++++ EXTRACTED TEXT
### Colocalization-based ion image clusternig with DeepION

Publication: "DeepION: A Deep Learning-Based Low-Dimensional Representation Model of Ion Images for Mass Spectrometry Imaging" by Lei Guo. Analytical Chemistry. 2024. https://pubs.acs.org/doi/full/10.1021/acs.analchem.3c05002

Code by Lei Guo: https://github.com/gankLei-X/DeepION/tree/main

### Notes

This code was implemented using PyTorch and is best performed on a GPU-enabled system, although, it can also run on a CPU.

In [1]:
import os
import time
import pickle
import random
from pathlib import Path
from itertools import chain


import torch
import umap
import numpy as np
import pandas as pd
import matplotlib.pyplot as plt
from sklearn.metrics import adjusted_rand_score, adjusted_mutual_info_score
from sklearn.preprocessing import MinMaxScaler
from sklearn.cluster import HDBSCAN

# Import necessary Moran Imaging modules
from moran_imaging.ari_balance import balanced_adjusted_rand_index
from moran_imaging.vmeasure_balance import balanced_homogeneity_completeness_v_measure

# Import necessary DeepION module
from moran_imaging._torch import get_backend
from moran_imaging.deep_ion_clustering import DeepION_training, DeepION_predicting

# Fix random seed
random.seed(0)

  from .autonotebook import tqdm as notebook_tqdm


In [2]:
# Verify GPU availability
print(torch.cuda.is_available())
print(torch.cuda.device_count())
if torch.cuda.is_available():
    print(torch.cuda.get_device_name(0))  
    print("Torch CUDA Version:", torch.version.cuda)
    print("Torch Backend CUDA Available:", torch.backends.cudnn.enabled)

    # Set CUDA device 
    os.environ['CUDA_VISIBLE_DEVICES'] = '1'
else:
    print("No GPU found, using CPU instead.")

False
0
No GPU found, using CPU instead.
++++++++
++++ SOURCE DATA
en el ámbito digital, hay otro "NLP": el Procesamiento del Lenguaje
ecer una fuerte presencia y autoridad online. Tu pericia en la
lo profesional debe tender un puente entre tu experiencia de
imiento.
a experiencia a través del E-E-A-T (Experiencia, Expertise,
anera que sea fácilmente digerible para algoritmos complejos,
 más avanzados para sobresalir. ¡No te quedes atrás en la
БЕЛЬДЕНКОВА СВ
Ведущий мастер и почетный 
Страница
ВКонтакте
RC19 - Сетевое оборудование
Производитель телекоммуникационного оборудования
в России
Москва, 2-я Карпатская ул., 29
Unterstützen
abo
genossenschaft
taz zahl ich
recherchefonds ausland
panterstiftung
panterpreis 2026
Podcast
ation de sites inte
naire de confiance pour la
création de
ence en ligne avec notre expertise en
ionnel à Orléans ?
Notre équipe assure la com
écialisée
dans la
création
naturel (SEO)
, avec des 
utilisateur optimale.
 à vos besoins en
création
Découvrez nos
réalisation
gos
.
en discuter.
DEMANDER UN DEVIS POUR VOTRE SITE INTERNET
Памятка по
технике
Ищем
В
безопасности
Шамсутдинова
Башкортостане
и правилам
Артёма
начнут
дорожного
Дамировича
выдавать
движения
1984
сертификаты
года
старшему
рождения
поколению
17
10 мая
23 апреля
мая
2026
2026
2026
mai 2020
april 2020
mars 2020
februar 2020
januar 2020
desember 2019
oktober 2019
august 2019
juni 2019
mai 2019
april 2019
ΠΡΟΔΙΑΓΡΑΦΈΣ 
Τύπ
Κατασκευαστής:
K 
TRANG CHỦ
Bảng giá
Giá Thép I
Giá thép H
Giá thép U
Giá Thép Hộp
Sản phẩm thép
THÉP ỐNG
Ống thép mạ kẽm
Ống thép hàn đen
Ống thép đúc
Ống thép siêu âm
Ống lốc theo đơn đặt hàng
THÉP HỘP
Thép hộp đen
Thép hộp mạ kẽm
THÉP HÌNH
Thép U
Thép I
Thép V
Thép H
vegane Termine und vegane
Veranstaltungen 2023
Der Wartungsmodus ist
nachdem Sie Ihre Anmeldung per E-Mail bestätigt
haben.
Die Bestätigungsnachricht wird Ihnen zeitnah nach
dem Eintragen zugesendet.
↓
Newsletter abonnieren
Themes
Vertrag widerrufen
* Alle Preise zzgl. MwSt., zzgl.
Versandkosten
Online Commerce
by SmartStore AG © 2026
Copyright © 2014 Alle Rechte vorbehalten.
++++++++
| PROMPT A |
In the DeepION notebook, why does the GPU check print "No GPU found, using CPU instead."?
| PROMPT B |
Render the stretch of the listing from its start through the line containing "a experiencia a" as a JSON list of strings, one string per line, leaving out blank lines.
The listing is unrelated to the DeepION notebook.

| TASK OUTPUT A |
The call torch.cuda.is_available() returned False and the device count was 0, so the else branch ran. The notebook's notes say the code runs best on a GPU-enabled system but can also run on a CPU.

| TASK OUTPUT B |
[
  "en el ámbito digital, hay otro \"NLP\": el Procesamiento del Lenguaje",
  "ecer una fuerte presencia y autoridad online. Tu pericia en la",
  "lo profesional debe tender un puente entre tu experiencia de",
  "imiento.",
  "a experiencia a través del E-E-A-T (Experiencia, Expertise,"
]